* **Requirement**:
Copy every line that contains the string "Eventreihe" from the entries below.

* **Task material**:
==*==
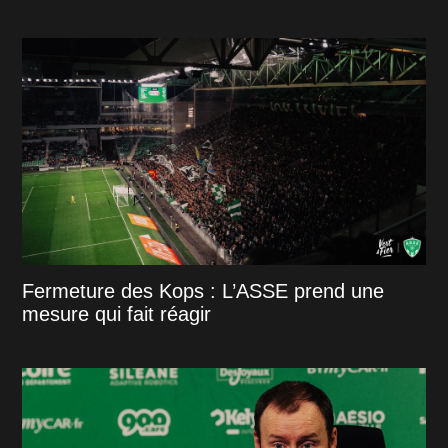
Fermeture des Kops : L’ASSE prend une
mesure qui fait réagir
==*==
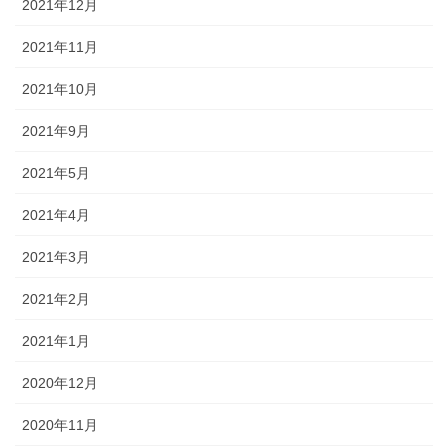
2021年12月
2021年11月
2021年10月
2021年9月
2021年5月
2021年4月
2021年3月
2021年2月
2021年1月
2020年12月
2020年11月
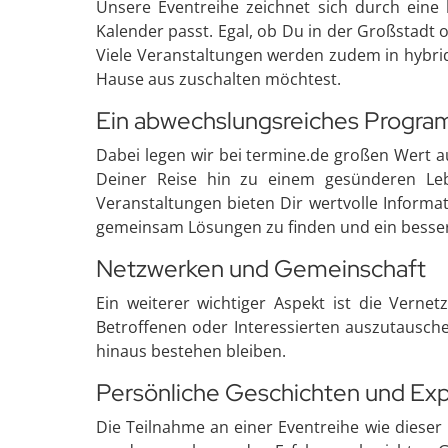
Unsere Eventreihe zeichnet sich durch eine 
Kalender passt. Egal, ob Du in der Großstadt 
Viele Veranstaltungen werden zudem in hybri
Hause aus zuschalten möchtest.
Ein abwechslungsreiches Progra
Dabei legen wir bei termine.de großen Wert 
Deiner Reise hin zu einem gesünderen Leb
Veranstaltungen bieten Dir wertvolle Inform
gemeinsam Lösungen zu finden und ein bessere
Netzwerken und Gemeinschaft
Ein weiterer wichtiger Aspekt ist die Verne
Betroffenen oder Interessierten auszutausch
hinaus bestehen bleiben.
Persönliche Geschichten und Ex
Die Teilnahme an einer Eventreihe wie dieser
==*==
* **Answer space**:
Unsere Eventreihe zeichnet sich durch eine 
Die Teilnahme an einer Eventreihe wie dieser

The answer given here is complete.